▸ Extracted information:
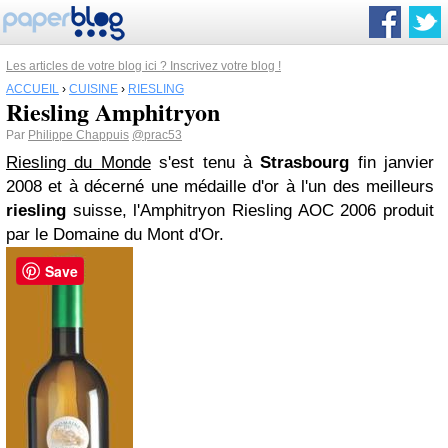
Les articles de votre blog ici ? Inscrivez votre blog !
ACCUEIL
›
CUISINE
›
RIESLING
Riesling Amphitryon
Par
Philippe Chappuis
@prac53
Riesling du Monde
s'est tenu à
Strasbourg
fin janvier
2008 et à décerné une médaille d'or à l'un des meilleurs
riesling
suisse, l'Amphitryon Riesling AOC 2006 produit
par le Domaine du Mont d'Or.
Save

▸ What is expected: Please reproduce every line of text in the listing above verbatim, leaving out the picture.

▸ Result of this exercise:
Les articles de votre blog ici ? Inscrivez votre blog !
ACCUEIL
›
CUISINE
›
RIESLING
Riesling Amphitryon
Par
Philippe Chappuis
@prac53
Riesling du Monde
s'est tenu à
Strasbourg
fin janvier
2008 et à décerné une médaille d'or à l'un des meilleurs
riesling
suisse, l'Amphitryon Riesling AOC 2006 produit
par le Domaine du Mont d'Or.
Save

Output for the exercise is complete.